Special Category Data Policy
Summary
This policy outlines the Council’s obligations under Data Protection Legislation with regard to the processing of Special Category Personal Data.
1. Policy Statement
East Sussex County Council is committed to ensuring that all personal data it processes, is managed appropriately and in compliance with the General Data Protection Regulation (GDPR) and the Data Protection Act 2018 (DPA 2018) (collectively referred to as “DP legislation”).

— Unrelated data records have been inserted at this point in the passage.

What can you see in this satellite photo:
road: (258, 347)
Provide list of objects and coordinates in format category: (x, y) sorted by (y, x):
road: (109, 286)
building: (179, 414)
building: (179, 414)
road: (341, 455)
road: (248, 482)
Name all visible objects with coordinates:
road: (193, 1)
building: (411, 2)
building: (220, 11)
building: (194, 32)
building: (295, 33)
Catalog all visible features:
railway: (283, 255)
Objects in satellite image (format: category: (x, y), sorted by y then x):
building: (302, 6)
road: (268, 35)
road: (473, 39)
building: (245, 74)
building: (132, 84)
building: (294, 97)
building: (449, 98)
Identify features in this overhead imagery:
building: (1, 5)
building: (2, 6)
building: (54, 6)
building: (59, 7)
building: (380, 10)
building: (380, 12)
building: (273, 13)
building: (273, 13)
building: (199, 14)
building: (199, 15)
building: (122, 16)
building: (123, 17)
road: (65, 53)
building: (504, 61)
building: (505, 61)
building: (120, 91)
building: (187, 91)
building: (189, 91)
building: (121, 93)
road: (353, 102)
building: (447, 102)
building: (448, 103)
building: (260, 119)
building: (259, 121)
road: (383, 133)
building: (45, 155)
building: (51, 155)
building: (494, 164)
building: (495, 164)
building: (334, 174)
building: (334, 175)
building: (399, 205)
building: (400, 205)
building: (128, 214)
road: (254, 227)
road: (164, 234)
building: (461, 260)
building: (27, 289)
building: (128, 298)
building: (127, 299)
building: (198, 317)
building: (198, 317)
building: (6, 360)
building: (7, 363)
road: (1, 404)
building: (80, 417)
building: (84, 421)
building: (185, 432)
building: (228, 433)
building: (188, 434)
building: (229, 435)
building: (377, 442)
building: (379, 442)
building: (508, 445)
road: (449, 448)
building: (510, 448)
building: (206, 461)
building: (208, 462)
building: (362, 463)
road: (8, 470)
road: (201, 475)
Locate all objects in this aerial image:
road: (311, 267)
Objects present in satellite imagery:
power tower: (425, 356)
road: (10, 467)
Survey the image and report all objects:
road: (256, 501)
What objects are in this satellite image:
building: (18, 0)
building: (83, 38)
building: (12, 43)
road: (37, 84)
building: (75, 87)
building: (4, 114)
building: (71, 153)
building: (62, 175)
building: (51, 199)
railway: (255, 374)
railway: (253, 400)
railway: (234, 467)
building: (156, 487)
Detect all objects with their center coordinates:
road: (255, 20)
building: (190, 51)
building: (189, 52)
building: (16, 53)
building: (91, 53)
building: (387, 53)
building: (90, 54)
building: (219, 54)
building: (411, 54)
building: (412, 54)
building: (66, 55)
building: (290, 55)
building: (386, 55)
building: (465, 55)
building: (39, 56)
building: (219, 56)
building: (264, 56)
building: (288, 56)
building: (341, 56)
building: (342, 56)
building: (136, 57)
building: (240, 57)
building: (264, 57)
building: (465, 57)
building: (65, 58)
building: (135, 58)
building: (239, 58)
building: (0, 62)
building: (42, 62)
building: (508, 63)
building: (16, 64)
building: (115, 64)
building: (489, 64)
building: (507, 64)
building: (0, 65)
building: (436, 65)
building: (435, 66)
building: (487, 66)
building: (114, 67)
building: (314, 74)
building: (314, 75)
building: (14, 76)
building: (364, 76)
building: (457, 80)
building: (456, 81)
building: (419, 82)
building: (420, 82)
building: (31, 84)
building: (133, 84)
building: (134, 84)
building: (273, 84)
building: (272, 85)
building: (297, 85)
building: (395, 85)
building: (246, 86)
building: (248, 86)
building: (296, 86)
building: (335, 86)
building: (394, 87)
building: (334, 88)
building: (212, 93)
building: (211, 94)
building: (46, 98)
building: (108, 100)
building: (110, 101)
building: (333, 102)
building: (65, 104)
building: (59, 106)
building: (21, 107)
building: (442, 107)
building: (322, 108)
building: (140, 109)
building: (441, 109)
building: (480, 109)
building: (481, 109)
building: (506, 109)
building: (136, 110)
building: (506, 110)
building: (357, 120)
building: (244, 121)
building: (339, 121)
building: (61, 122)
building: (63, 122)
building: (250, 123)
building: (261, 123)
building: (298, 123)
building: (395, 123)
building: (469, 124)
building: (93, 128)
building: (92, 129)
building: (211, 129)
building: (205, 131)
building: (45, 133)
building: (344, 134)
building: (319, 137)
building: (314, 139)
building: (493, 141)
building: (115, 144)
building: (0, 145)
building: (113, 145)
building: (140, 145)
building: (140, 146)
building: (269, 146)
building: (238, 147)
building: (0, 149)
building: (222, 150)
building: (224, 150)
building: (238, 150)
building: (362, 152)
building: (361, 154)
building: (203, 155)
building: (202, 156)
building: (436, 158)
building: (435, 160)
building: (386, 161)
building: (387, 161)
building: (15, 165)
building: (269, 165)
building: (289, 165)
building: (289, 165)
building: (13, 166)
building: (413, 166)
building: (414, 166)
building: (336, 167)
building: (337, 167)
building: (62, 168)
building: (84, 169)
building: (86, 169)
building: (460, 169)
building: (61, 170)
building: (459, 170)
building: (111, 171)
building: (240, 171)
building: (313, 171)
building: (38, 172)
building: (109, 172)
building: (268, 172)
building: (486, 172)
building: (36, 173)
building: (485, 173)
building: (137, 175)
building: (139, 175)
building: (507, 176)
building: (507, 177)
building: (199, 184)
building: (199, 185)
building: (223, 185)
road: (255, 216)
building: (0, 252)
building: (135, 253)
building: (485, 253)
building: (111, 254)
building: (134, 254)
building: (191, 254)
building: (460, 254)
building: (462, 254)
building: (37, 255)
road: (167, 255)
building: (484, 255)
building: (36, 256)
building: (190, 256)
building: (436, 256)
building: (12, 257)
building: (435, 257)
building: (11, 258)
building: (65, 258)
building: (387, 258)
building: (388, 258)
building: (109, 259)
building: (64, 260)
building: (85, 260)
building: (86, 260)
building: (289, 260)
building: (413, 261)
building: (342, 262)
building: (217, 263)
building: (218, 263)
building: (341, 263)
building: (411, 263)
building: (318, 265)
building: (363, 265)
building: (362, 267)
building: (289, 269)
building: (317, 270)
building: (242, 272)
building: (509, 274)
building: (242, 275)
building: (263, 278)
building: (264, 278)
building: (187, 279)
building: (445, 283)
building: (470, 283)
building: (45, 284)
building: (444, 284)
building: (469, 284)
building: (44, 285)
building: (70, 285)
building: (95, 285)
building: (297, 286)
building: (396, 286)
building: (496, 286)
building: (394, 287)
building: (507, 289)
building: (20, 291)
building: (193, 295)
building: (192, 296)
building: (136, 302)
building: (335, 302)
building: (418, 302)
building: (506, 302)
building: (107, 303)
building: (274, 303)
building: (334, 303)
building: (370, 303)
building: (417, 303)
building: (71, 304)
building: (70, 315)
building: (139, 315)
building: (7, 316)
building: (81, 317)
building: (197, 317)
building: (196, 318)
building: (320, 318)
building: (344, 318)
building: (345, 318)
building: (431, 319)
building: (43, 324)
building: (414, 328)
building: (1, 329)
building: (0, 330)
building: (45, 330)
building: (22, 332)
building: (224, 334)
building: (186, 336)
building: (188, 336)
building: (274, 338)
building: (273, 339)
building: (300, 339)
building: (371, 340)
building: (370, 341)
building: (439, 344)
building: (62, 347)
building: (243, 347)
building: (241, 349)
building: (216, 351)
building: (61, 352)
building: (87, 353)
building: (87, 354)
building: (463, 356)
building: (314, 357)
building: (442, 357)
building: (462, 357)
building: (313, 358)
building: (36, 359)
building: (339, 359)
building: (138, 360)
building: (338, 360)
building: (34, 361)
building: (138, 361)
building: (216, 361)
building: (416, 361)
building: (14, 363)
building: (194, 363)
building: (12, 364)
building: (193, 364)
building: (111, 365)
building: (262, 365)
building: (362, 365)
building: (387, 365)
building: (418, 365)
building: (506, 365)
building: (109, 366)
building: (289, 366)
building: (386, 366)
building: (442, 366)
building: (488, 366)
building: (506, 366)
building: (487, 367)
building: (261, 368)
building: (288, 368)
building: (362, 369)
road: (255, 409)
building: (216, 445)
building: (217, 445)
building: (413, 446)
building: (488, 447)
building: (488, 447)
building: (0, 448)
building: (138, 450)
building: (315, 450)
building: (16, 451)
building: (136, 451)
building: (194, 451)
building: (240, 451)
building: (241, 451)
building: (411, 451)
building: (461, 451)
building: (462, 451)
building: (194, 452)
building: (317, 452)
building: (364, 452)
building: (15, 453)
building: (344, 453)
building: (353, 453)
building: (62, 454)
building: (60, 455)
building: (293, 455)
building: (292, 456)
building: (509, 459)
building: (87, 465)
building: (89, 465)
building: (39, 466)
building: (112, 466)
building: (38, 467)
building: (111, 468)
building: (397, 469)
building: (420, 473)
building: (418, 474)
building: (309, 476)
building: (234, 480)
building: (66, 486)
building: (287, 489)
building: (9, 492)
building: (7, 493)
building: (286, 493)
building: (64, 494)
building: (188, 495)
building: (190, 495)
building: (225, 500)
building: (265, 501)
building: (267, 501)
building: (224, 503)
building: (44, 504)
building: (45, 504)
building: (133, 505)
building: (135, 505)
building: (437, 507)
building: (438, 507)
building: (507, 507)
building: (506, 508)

The Council recognises its duties to protect all personal data but in particular Special Category Personal Data as defined under Data Protection legislation i.e. information that may identify an
individual’s:
- racial or ethnic origin
- political opinions
- religious or philosophical beliefs
- trade union membership
- health
- sex life/orientation
- genetic/biometric identifier
- criminal convictions/offences
Heads of Service/Information Asset Owners will ensure that all Special Category Data is captured, held or used in their business area in compliance with this policy. Any proposed new use of Special Category Data will be subject to a Data Protection Impact Assessment.
For all uses of Special Category Data, the processing will be included in the Council’s Record of Processing Activity (ROPA). This will include a description of the lawful basis for processing and confirmation that the appropriate data retention rules are being applied.
Failure to comply with this policy may be subject to disciplinary procedures.
2. Responsibilities
- The Senior Information Risk Officer (SIRO) has overall responsibility for ensuring compliance with this policy and with DP legislation
- The Data Protection Officer (DPO) has responsibility for advising the organisation on data protection matters, and for monitoring compliance with this policy
- Heads of Service/Information Asset Owners are responsible for ensuring that all systems, processes, and information assets within their business area are compliant
with this policy and with DP legislation. - All staff are responsible for understanding and complying with relevant policies and
procedures for protecting special category and criminal conviction data.
3. Related Documents
- Information Security/Data Protection Policy
- Record of Processing Activity (Information Asset Register)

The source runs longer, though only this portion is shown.